**Work to complete**
Instruction for the data below: set down exactly the lines from the line with "TVA comprise" to the line with "me avec les racks et la grille du four. Les", inclusive, and no others.

**********

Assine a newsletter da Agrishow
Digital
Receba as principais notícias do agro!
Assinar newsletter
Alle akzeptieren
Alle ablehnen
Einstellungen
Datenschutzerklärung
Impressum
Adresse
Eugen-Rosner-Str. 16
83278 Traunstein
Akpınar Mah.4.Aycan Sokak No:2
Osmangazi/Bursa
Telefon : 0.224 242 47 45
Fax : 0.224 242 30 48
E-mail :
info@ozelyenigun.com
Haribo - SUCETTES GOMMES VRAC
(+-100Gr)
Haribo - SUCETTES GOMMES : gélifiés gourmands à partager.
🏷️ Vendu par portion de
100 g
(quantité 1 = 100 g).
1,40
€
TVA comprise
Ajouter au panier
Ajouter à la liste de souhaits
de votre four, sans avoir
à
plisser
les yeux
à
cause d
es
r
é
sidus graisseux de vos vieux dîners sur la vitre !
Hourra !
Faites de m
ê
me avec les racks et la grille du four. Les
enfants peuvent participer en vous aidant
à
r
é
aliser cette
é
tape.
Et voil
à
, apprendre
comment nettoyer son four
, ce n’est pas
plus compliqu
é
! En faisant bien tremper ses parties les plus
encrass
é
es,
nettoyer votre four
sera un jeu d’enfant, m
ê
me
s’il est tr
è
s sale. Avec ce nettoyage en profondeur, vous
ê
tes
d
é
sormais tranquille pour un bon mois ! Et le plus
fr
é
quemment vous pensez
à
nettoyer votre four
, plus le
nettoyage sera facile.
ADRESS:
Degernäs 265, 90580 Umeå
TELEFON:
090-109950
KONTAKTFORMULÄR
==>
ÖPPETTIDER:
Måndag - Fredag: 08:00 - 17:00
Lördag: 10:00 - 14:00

**********

**Task response**
TVA comprise
Ajouter au panier
Ajouter à la liste de souhaits
de votre four, sans avoir
à
plisser
les yeux
à
cause d
es
r
é
sidus graisseux de vos vieux dîners sur la vitre !
Hourra !
Faites de m
ê
me avec les racks et la grille du four. Les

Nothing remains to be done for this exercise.